(Illustration)
(Illustration)Reuters

Around one million children have been forced to stop attending school in northeastern Nigeria and neighboring states due to the incessant attacks by Boko Haram terrorists, revealed a UNICEF report on Tuesday.

Boko Haram, which pledged allegiance to Islamic State (ISIS) in March and is also known as Islamic State's West Africa Province (ISWAP), was listed as the world's deadliest terror organization last month, having murdered 6,644 victims in 2014. It has been leading an Islamist insurgency since 2009 in Nigeria.

The new report reveals that Boko Haram has led to the closure of over 2,000 schools in Nigeria, Chad, Niger and Cameroon, with hundreds of others having been attacked or burned by the group.

"The conflict has been a huge blow for education in the region, and violence has kept many children out of the classroom for more than a year, putting them at risk of dropping out of school altogether," said UNICEF's West and Central Africa regional director Manuel Fontaine.

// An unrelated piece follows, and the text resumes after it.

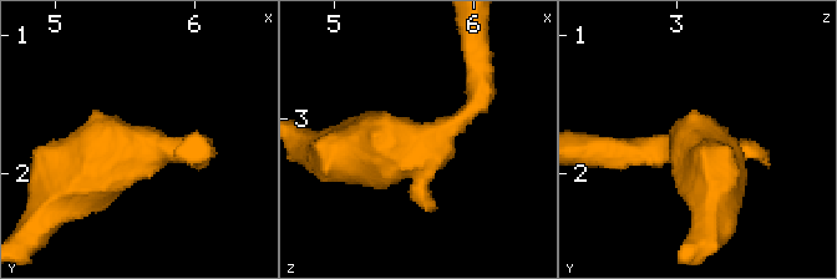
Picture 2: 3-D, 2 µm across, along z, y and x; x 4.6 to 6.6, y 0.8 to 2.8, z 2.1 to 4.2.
{"act": "look", "view": "em", "slice": "xz", "step": 4, "show": "tint", "at": [5.54, 1.80, 3.20], "why": "shape alone is not enough"}

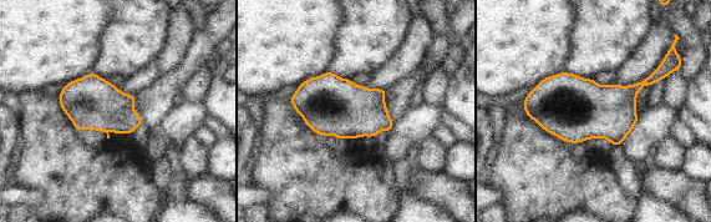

Having one million children out of school increases the risk that they may be "abused, abducted and recruited by armed groups," said Fontaine.

Hafsat Maina Muhammed, director of the Choice for Peace Gender and Development NGO, told Al Jazeera: "my children were at home for about two years - they didn't go to school because we were afraid that when they'd go to school there'd be attacks and bombs. There were times that my kids would be missing (school) for two days because there was a bomb somewhere."

According to professor Kyari Mohammed of Modibbo Adama University of Technology in Yola, Nigeria is only second to Pakistan in the number of children out of school, with a total of 10.5 million not in classes.

The Boko Haram violence has already led many teachers to avoid the classroom. In Nigeria, around 600 teachers have been killed since 2009.